On average a single game uses between .8 and 1.4 amps (95 to 170 watts @ 120VAC).
Dual monitor or some specifically badly designed games (like Omega Race, Q*Bert) pull in well over 2 amps (240+ watts)

Assume worst case average is about 150 watts per game.

* 50 games = 7,500 watts + another 500 or so for FL lighting = 8,000 watts an hour.

Around here, we pay about 8.5 cents a KW/h for electricity so that's 68 cents an hour of electricity.

* 24 and you're at $16.32 a day
* 30 and you're at $489.60 a month

Now if you're unlucky enough to pay 17 cents a KW/h like a few parts of the country, then yes, you can hit $1,000 in electric bills each month with 50 games on 24/7/30. But that's on full. Cut down to 11 hours and you're looking at half that.
 
look at the bright side

If you live somewhere cold your supplanting heat energy and subtracting from your gas bill.:D
 
Ok, so what you guys are saying is that air conditioning and lights take more power than the machines?
 
Out of curiosity...which arcades do you own in TN? I've seen some awesome looking retro arcade on the net in that state, wondering if its you?
 
During the winter, assuming you have to heat the place, 100% of the energy that goes into the machines results in heat, which reduces your heat bill equivalently. If you have electric heat, it is a wash, if gas (usually cheaper), it just reduces your gas bill.

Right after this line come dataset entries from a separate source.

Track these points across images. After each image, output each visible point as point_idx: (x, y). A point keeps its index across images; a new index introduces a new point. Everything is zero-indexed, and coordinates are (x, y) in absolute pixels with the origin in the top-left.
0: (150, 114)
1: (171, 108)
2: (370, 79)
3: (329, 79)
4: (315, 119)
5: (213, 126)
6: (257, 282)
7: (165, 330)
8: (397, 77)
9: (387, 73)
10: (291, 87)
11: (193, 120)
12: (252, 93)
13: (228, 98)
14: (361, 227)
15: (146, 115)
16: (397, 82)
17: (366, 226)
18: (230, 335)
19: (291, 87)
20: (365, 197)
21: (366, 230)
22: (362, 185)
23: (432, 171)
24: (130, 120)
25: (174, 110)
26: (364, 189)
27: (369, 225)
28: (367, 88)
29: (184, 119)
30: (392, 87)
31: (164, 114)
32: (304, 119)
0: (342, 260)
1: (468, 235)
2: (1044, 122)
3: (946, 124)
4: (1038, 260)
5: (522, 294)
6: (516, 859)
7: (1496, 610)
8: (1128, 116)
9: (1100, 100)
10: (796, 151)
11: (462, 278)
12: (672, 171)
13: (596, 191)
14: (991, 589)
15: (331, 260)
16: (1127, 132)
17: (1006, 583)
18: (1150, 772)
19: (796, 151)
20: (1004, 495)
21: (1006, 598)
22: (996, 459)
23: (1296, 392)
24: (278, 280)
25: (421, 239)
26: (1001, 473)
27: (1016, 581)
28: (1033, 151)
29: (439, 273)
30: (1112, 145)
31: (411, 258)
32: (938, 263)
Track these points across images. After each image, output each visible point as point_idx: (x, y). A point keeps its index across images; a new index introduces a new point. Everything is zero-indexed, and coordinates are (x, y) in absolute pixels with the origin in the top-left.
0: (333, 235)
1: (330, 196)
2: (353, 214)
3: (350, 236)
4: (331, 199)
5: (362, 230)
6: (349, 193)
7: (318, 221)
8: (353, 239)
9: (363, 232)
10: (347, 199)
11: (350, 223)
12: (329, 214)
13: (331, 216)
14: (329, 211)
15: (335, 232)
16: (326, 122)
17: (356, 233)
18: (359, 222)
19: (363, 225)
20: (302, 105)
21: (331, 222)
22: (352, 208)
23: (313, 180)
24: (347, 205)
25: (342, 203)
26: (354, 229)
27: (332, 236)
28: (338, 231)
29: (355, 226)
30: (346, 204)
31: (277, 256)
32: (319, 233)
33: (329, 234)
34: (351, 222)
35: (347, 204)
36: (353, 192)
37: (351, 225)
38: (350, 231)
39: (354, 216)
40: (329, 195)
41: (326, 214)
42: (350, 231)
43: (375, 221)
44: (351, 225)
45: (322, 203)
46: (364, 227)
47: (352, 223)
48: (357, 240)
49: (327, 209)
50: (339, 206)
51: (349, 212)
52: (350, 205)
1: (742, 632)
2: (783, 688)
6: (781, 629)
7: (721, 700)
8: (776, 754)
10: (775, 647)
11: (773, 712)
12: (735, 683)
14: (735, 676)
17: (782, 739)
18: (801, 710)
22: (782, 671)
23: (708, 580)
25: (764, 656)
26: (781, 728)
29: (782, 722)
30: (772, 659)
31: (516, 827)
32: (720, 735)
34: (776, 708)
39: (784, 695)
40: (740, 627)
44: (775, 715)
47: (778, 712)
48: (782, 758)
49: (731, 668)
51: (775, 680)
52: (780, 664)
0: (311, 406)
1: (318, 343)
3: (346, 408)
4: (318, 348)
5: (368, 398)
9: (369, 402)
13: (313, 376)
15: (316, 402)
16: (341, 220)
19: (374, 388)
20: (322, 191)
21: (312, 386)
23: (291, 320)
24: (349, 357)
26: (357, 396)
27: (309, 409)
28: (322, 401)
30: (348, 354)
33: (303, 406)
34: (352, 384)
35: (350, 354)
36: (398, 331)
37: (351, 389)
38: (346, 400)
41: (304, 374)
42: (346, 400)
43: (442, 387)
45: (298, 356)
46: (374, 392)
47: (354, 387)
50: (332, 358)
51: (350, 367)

In the summer, assuming you have to cool the place, 100% of the energy that goes into the machines results in heat. You then have to also run an air conditioner to get the heat out of the building. I.e., you pay twice.

Converting the power supplies to switchers would help some. You might be able to find some LED flourescent bulbs in the right format which would also help. Other than that, you could possibly put in some motion detector sensors which would turn the machines on when someone gets near them and off when no one is around. Switching to LCD displays might save power but check or measure the difference before you try this.
 
That's all partially true but the machines aren't as efficient as an electric heater, so the heater would heat better while using less electricity.

theory's sound though, it would lower his heating bill, it just wouldn't be a wash.